We test whether a context learned via self-play with GPT-4o-mini can generalize across models. Specifically, we apply the learned prompts and retained experience produced by MEMO for GPT-4o-mini to Gemini-2.5-Flash-Lite and Grok-4-fast-non-reasoning.

Context learned from GPT-4o-mini transfers effectively to Gemini-2.5-Flash-Lite, yielding consistent improvements across the three environments. The gains are most pronounced in TwoDollar, where Gemini exhibits a substantial increase in win rate when augmented with the 4o-mini context.
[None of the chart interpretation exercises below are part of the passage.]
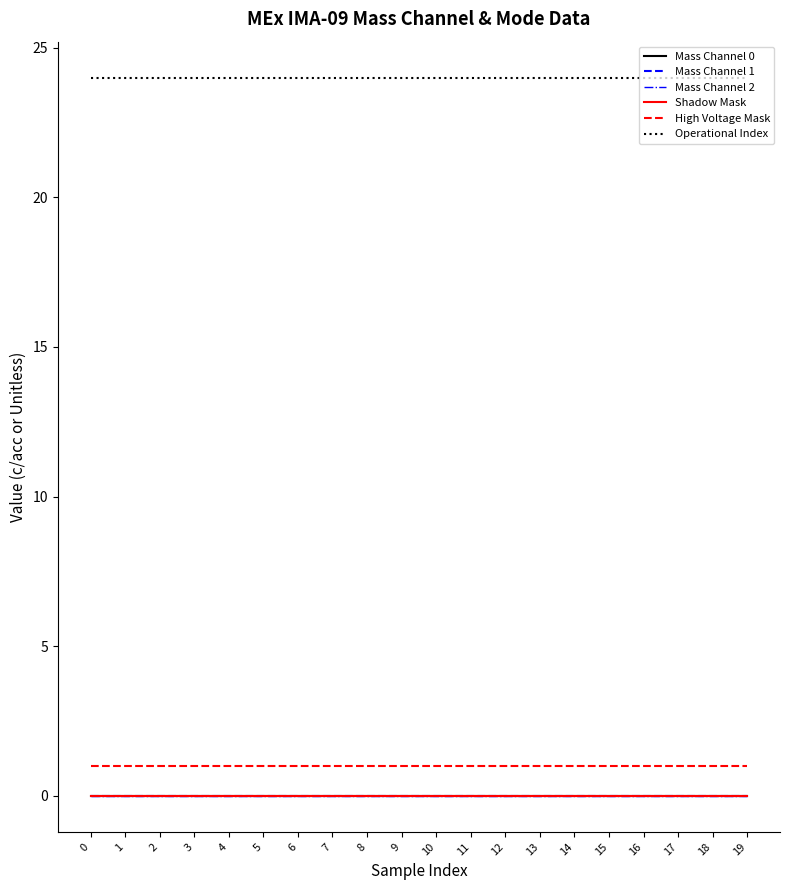

Reading left to right, extract all data points from this chart.

Mass Channel 0: 0	0	0	0	0	0	0	0	0	0	0	0	0	0	0	0	0	0	0	0
Mass Channel 1: 0	0	0	0	0	0	0	0	0	0	0	0	0	0	0	0	0	0	0	0
Mass Channel 2: 0	0	0	0	0	0	0	0	0	0	0	0	0	0	0	0	0	0	0	0
Shadow Mask: 0	0	0	0	0	0	0	0	0	0	0	0	0	0	0	0	0	0	0	0
High Voltage Mask: 1	1	1	1	1	1	1	1	1	1	1	1	1	1	1	1	1	1	1	1
Operational Index: 24	24	24	24	24	24	24	24	24	24	24	24	24	24	24	24	24	24	24	24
In contrast, the same context does not yield consistent benefits for Grok-4-fast-non-reasoning, as seen in the performance drops in Briscola and KuhnPoker. This suggests that learned contexts capture reusable strategic structures that can generalize across certain model families, but effectiveness depends on how the target model processes and acts on the contextual information for gameplay.

Token Efficiency

Optimizer	SimpleNegotiation	KuhnPoker	SimpleTak	Avg. Tokens
TextGrad	842	986	938	922
MIPRO	145,864	162,084	754,534	354,161
GEPA	110,325	119,365	111,907	113,865
MEMO (Ours)	87,364	94,160	89,152	90,575

Output token cost for each prompt optimization method. MEMO uses only 91K tokens on average - about one-quarter of MIPRO (354K) and 20% fewer than GEPA (113K).